Quote the line containing "552 631 2723" and all lines that follow it in the listing below, exactly as written.
---------- STORED DATA ----------
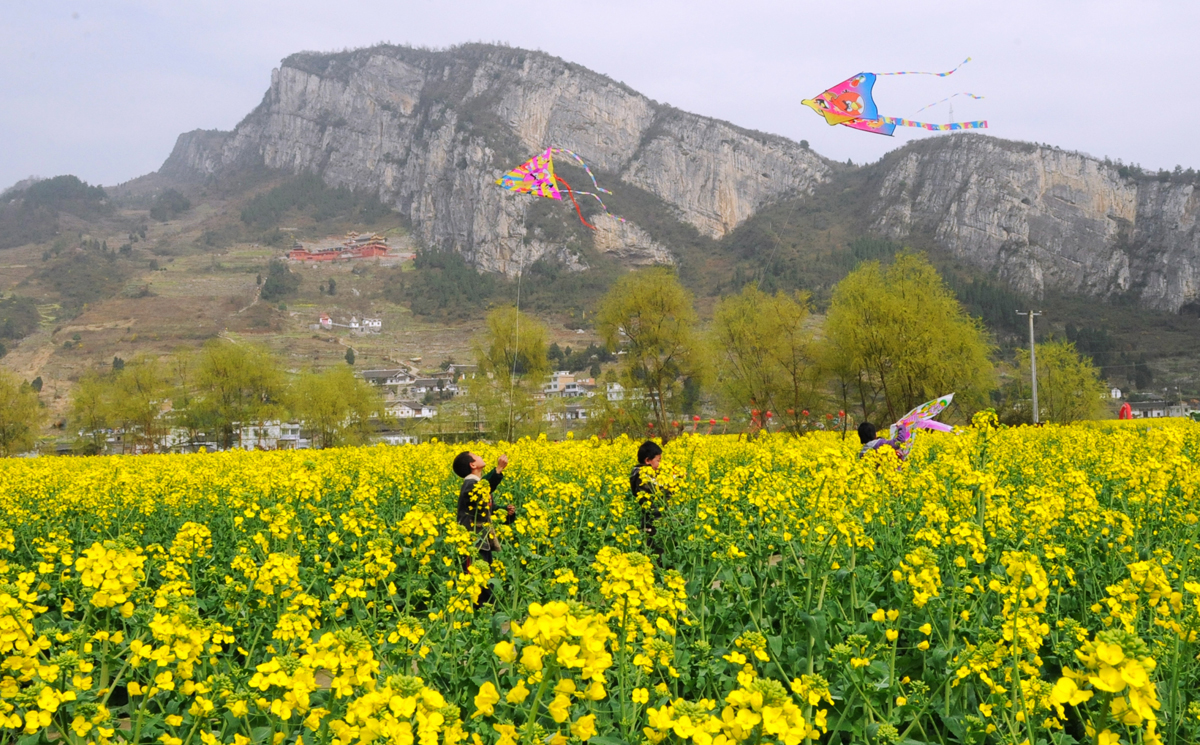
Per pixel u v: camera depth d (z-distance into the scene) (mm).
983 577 5902
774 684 2600
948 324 41312
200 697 3748
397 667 4949
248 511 8016
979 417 10977
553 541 8344
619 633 3943
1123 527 6250
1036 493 7551
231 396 73625
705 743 2578
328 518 8133
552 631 2723
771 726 2508
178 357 78125
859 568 6605
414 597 7102
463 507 8680
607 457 14672
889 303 41469
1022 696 3941
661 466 9031
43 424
----------
◆ **WRITTEN REPLY**
552 631 2723
771 726 2508
178 357 78125
859 568 6605
414 597 7102
463 507 8680
607 457 14672
889 303 41469
1022 696 3941
661 466 9031
43 424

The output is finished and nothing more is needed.